Revise the lines of these records by changing "common name" to "vernacular name" everywhere it occurs, and keep everything else as it is.

## begin

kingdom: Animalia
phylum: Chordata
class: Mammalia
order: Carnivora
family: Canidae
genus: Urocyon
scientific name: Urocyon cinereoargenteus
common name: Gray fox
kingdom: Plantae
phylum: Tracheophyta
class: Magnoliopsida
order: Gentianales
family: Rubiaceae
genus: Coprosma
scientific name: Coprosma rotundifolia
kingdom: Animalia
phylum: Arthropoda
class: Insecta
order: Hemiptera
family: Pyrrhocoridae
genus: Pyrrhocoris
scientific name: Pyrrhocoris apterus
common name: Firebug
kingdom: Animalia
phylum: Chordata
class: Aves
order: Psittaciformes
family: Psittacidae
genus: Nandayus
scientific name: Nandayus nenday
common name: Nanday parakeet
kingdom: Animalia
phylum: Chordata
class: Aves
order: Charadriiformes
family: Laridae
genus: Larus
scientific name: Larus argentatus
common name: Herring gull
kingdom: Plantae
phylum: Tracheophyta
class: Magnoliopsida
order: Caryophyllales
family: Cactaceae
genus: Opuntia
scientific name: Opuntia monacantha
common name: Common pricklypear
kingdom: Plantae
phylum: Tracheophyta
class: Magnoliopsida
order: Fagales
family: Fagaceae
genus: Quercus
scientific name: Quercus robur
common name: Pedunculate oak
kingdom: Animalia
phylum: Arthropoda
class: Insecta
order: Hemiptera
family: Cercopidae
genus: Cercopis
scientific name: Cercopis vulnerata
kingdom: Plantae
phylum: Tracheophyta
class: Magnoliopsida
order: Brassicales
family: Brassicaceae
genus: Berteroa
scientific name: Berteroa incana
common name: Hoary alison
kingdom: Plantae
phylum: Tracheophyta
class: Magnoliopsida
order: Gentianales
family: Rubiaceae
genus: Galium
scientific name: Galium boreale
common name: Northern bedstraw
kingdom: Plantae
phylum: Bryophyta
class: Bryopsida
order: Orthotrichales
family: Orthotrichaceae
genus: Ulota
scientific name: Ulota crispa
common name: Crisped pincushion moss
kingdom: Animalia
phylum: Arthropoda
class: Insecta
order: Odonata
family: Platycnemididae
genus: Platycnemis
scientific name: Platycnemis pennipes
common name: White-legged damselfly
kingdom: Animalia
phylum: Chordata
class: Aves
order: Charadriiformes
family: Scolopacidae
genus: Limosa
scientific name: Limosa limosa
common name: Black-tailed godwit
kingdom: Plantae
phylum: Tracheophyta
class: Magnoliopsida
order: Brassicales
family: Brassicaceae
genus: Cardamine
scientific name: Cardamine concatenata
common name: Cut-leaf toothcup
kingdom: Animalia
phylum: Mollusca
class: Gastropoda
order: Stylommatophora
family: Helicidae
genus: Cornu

## end

#### Complete response
kingdom: Animalia
phylum: Chordata
class: Mammalia
order: Carnivora
family: Canidae
genus: Urocyon
scientific name: Urocyon cinereoargenteus
vernacular name: Gray fox
kingdom: Plantae
phylum: Tracheophyta
class: Magnoliopsida
order: Gentianales
family: Rubiaceae
genus: Coprosma
scientific name: Coprosma rotundifolia
kingdom: Animalia
phylum: Arthropoda
class: Insecta
order: Hemiptera
family: Pyrrhocoridae
genus: Pyrrhocoris
scientific name: Pyrrhocoris apterus
vernacular name: Firebug
kingdom: Animalia
phylum: Chordata
class: Aves
order: Psittaciformes
family: Psittacidae
genus: Nandayus
scientific name: Nandayus nenday
vernacular name: Nanday parakeet
kingdom: Animalia
phylum: Chordata
class: Aves
order: Charadriiformes
family: Laridae
genus: Larus
scientific name: Larus argentatus
vernacular name: Herring gull
kingdom: Plantae
phylum: Tracheophyta
class: Magnoliopsida
order: Caryophyllales
family: Cactaceae
genus: Opuntia
scientific name: Opuntia monacantha
vernacular name: Common pricklypear
kingdom: Plantae
phylum: Tracheophyta
class: Magnoliopsida
order: Fagales
family: Fagaceae
genus: Quercus
scientific name: Quercus robur
vernacular name: Pedunculate oak
kingdom: Animalia
phylum: Arthropoda
class: Insecta
order: Hemiptera
family: Cercopidae
genus: Cercopis
scientific name: Cercopis vulnerata
kingdom: Plantae
phylum: Tracheophyta
class: Magnoliopsida
order: Brassicales
family: Brassicaceae
genus: Berteroa
scientific name: Berteroa incana
vernacular name: Hoary alison
kingdom: Plantae
phylum: Tracheophyta
class: Magnoliopsida
order: Gentianales
family: Rubiaceae
genus: Galium
scientific name: Galium boreale
vernacular name: Northern bedstraw
kingdom: Plantae
phylum: Bryophyta
class: Bryopsida
order: Orthotrichales
family: Orthotrichaceae
genus: Ulota
scientific name: Ulota crispa
vernacular name: Crisped pincushion moss
kingdom: Animalia
phylum: Arthropoda
class: Insecta
order: Odonata
family: Platycnemididae
genus: Platycnemis
scientific name: Platycnemis pennipes
vernacular name: White-legged damselfly
kingdom: Animalia
phylum: Chordata
class: Aves
order: Charadriiformes
family: Scolopacidae
genus: Limosa
scientific name: Limosa limosa
vernacular name: Black-tailed godwit
kingdom: Plantae
phylum: Tracheophyta
class: Magnoliopsida
order: Brassicales
family: Brassicaceae
genus: Cardamine
scientific name: Cardamine concatenata
vernacular name: Cut-leaf toothcup
kingdom: Animalia
phylum: Mollusca
class: Gastropoda
order: Stylommatophora
family: Helicidae
genus: Cornu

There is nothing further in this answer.